Demòcrates et Concòrdia déposent des amendements pour affiner la loi andorrane sur la dissolution des sociétés inactives
Les propositions resserrent les critères de dissolution en exigeant zéro actif ou passif, prolongent la régularisation à cinq mois et limitent les sanctions aux cas de mauvaise foi, pour équilibrer nettoyage et protection des entreprises.
Points cles
- Demòcrates veut limiter la dissolution aux sociétés sans actifs ni passifs, renvoyant les autres au tribunal.
- Concòrdia propose d’étendre la régularisation de 1 à 5 mois et de restreindre les interdictions de direction aux cas de mauvaise foi.
- Le projet cible les sociétés inactives depuis 2 ans avec manquements comme impôts ou dépôts non effectués.
- La commission de l’Économie examinera les amendements pour la loi finale épurant les entités dormantes.
La date limite pour soumettre des amendements au projet de loi gouvernemental sur la dissolution des sociétés inactives en Andorre est passée, avec des propositions de Demòcrates et Concòrdia qui affinent les critères et offrent plus de flexibilité aux entreprises.

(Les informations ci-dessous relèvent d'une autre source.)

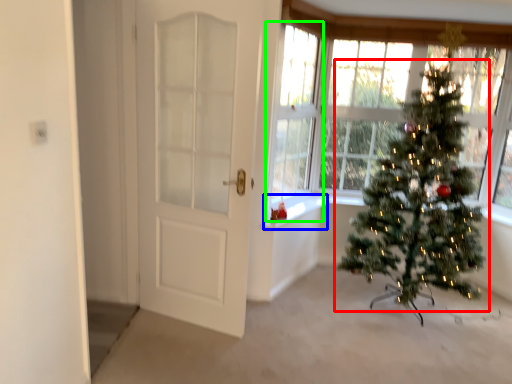
Question: Which object is positioned farthest from christmas tree (highlighted by a red box)? Select from window sill (highlighted by a blue box) and window (highlighted by a green box).

Choices:
 (A) window sill
 (B) window

Answer: (B)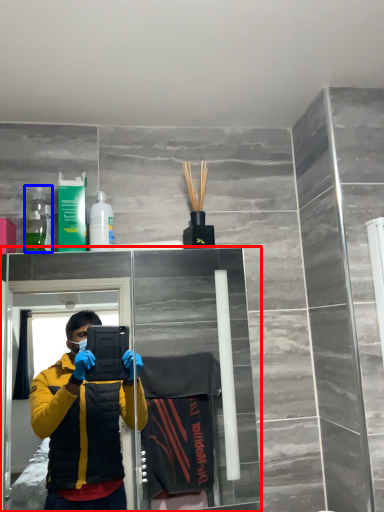
Question: Which object appears farthest to the camera in this image, glass door (highlighted by a red box) or bottle (highlighted by a blue box)?

Choices:
 (A) glass door
 (B) bottle

Answer: (B)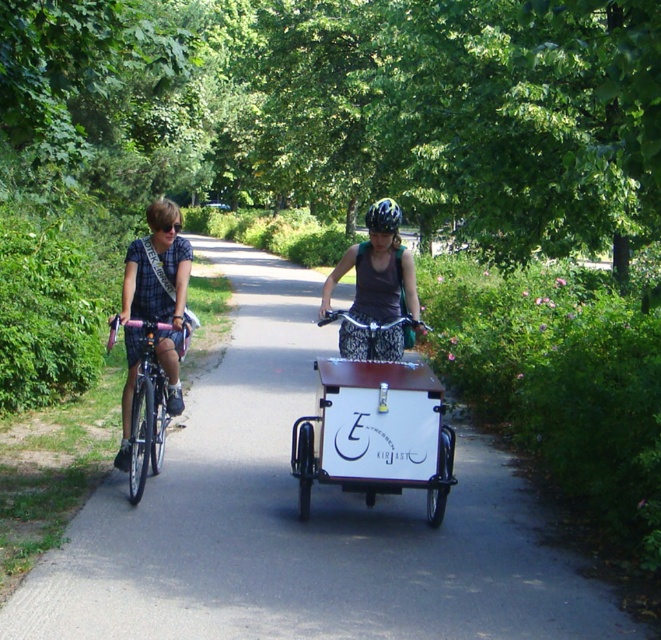
You are a pedestrian walking along the path and want to cross to the opposite side. The path is narrow, and you notice the white matte cargo bike at center and the shiny metallic bicycle at left. Which bicycle should you wait behind to safely cross without obstructing their path?

You should wait behind the shiny metallic bicycle at left because the white matte cargo bike at center is to the right of it, meaning the shiny metallic bicycle at left is closer to you. By waiting behind the closer bicycle, you can ensure a safer crossing without blocking their path.

You are standing at the starting point of the path and want to reach the point closer to you. Which point should you head towards, point (x=332, y=269) or point (x=391, y=214)?

You should head towards point (x=332, y=269) because it is closer to you than point (x=391, y=214).

You are standing at the center of the path in the park. You want to find the shiny metallic bicycle at left. Which direction should you look to locate it?

You should look to your left to locate the shiny metallic bicycle at left since it is positioned at the left side of the path.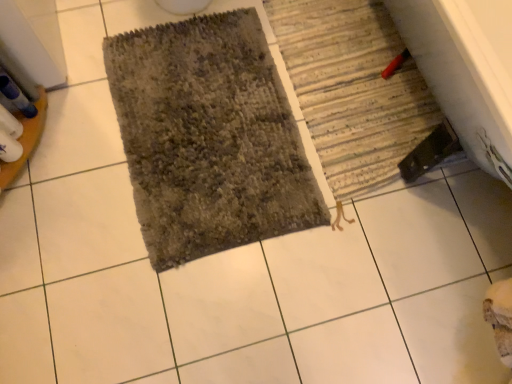
At what (x,y) coordinates should I click in order to perform the action: click on textured gray bath mat at center, the 1th bath mat viewed from the left. Please return your answer as a coordinate pair (x, y). Looking at the image, I should click on (x=209, y=137).

This screenshot has width=512, height=384. What do you see at coordinates (209, 137) in the screenshot?
I see `textured gray bath mat at center, the 1th bath mat viewed from the left` at bounding box center [209, 137].

In order to click on striped fabric bath mat at lower right, which is the first bath mat in right-to-left order in this screenshot , I will do `click(353, 89)`.

Describe the element at coordinates (353, 89) in the screenshot. The height and width of the screenshot is (384, 512). I see `striped fabric bath mat at lower right, the second bath mat viewed from the left` at that location.

Locate an element on the screen. textured gray bath mat at center, which is the 2th bath mat in right-to-left order is located at coordinates (209, 137).

Looking at this image, considering the relative positions of striped fabric bath mat at lower right, the second bath mat viewed from the left, and textured gray bath mat at center, which is the 2th bath mat in right-to-left order, in the image provided, is striped fabric bath mat at lower right, the second bath mat viewed from the left, to the right of textured gray bath mat at center, which is the 2th bath mat in right-to-left order, from the viewer's perspective?

Indeed, striped fabric bath mat at lower right, the second bath mat viewed from the left, is positioned on the right side of textured gray bath mat at center, which is the 2th bath mat in right-to-left order.

Does striped fabric bath mat at lower right, the second bath mat viewed from the left, lie behind textured gray bath mat at center, the 1th bath mat viewed from the left?

Yes.

Does point (358, 73) come closer to viewer compared to point (285, 213)?

No, it is not.

From the image's perspective, is striped fabric bath mat at lower right, the second bath mat viewed from the left, on textured gray bath mat at center, the 1th bath mat viewed from the left?

Yes.

Consider the image. From a real-world perspective, relative to textured gray bath mat at center, the 1th bath mat viewed from the left, is striped fabric bath mat at lower right, the second bath mat viewed from the left, vertically above or below?

Clearly, from a real-world perspective, striped fabric bath mat at lower right, the second bath mat viewed from the left, is above textured gray bath mat at center, the 1th bath mat viewed from the left.

Does striped fabric bath mat at lower right, which is the first bath mat in right-to-left order, have a greater width compared to textured gray bath mat at center, which is the 2th bath mat in right-to-left order?

No.

Looking at this image, does striped fabric bath mat at lower right, which is the first bath mat in right-to-left order, have a greater height compared to textured gray bath mat at center, which is the 2th bath mat in right-to-left order?

Indeed, striped fabric bath mat at lower right, which is the first bath mat in right-to-left order, has a greater height compared to textured gray bath mat at center, which is the 2th bath mat in right-to-left order.

Is striped fabric bath mat at lower right, which is the first bath mat in right-to-left order, bigger than textured gray bath mat at center, the 1th bath mat viewed from the left?

Actually, striped fabric bath mat at lower right, which is the first bath mat in right-to-left order, might be smaller than textured gray bath mat at center, the 1th bath mat viewed from the left.

Is textured gray bath mat at center, which is the 2th bath mat in right-to-left order, surrounded by striped fabric bath mat at lower right, the second bath mat viewed from the left?

Actually, textured gray bath mat at center, which is the 2th bath mat in right-to-left order, is outside striped fabric bath mat at lower right, the second bath mat viewed from the left.

In the scene shown: Is striped fabric bath mat at lower right, the second bath mat viewed from the left, looking in the opposite direction of textured gray bath mat at center, which is the 2th bath mat in right-to-left order?

striped fabric bath mat at lower right, the second bath mat viewed from the left, does not have its back to textured gray bath mat at center, which is the 2th bath mat in right-to-left order.

How many degrees apart are the facing directions of striped fabric bath mat at lower right, which is the first bath mat in right-to-left order, and textured gray bath mat at center, which is the 2th bath mat in right-to-left order?

The angular difference between striped fabric bath mat at lower right, which is the first bath mat in right-to-left order, and textured gray bath mat at center, which is the 2th bath mat in right-to-left order, is 90 degrees.

How distant is striped fabric bath mat at lower right, the second bath mat viewed from the left, from textured gray bath mat at center, the 1th bath mat viewed from the left?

Demòcrates, partie de la majorité gouvernementale, a déposé quatre amendements pour resserrer les conditions de lancement des procédures de dissolution. Le projet initial vise les sociétés sans activité économique effective, sans employés et avec au moins deux manquements aux obligations — tels que le non-dépôt des comptes, des déclarations fiscales ou la mise à jour des bénéficiaires au Registre des sociétés — sur deux exercices fiscaux consécutifs. Les amendements ajoutent que les sociétés doivent aussi être dépourvues d’actifs ou de passifs pour procéder. Celles détenant des biens ou ayant des dettes feraient l’objet d’une suspension de la procédure et d’une renvoi devant le Tribunal des Batlles.
Une fois que le gouvernement aura publié la procédure au Bulletin officiel de la Principauté d’Andorre (BOPA), toute partie intéressée disposera de 30 jours naturels pour informer le directeur des Registres juridiques et économiques ou le registraire du commerce de l’existence de tels actifs ou passifs. S’ils sont vérifiés ultérieurement, la procédure serait classée ou réorientée en conséquence.
Concòrdia a soumis cinq amendements, dont une proposition d’allonger la période de régularisation pour les sociétés à risque d’un mois à cinq mois, leur laissant plus de temps pour se conformer. Le groupe, dirigé par Cerni Escalé, souhaite aussi limiter les sanctions contre les administrateurs — comme une interdiction d’un an d’exercer des fonctions dirigeantes dans d’autres sociétés — aux cas de mauvaise foi avérée. Une autre mesure obligerait la Caisse andorrane de sécurité sociale (CASS) à fournir des détails sur d’éventuels employés, y compris leurs identités, pour détecter d’éventuelles fraudes.
Aucun autre groupe parlementaire n’a présenté d’amendements. La commission législative de l’Économie examinera désormais le projet de loi, les propositions retenues façonnant la loi finale visant à purger le registre du commerce des entités véritablement dormantes tout en protégeant celles ayant des intérêts financiers.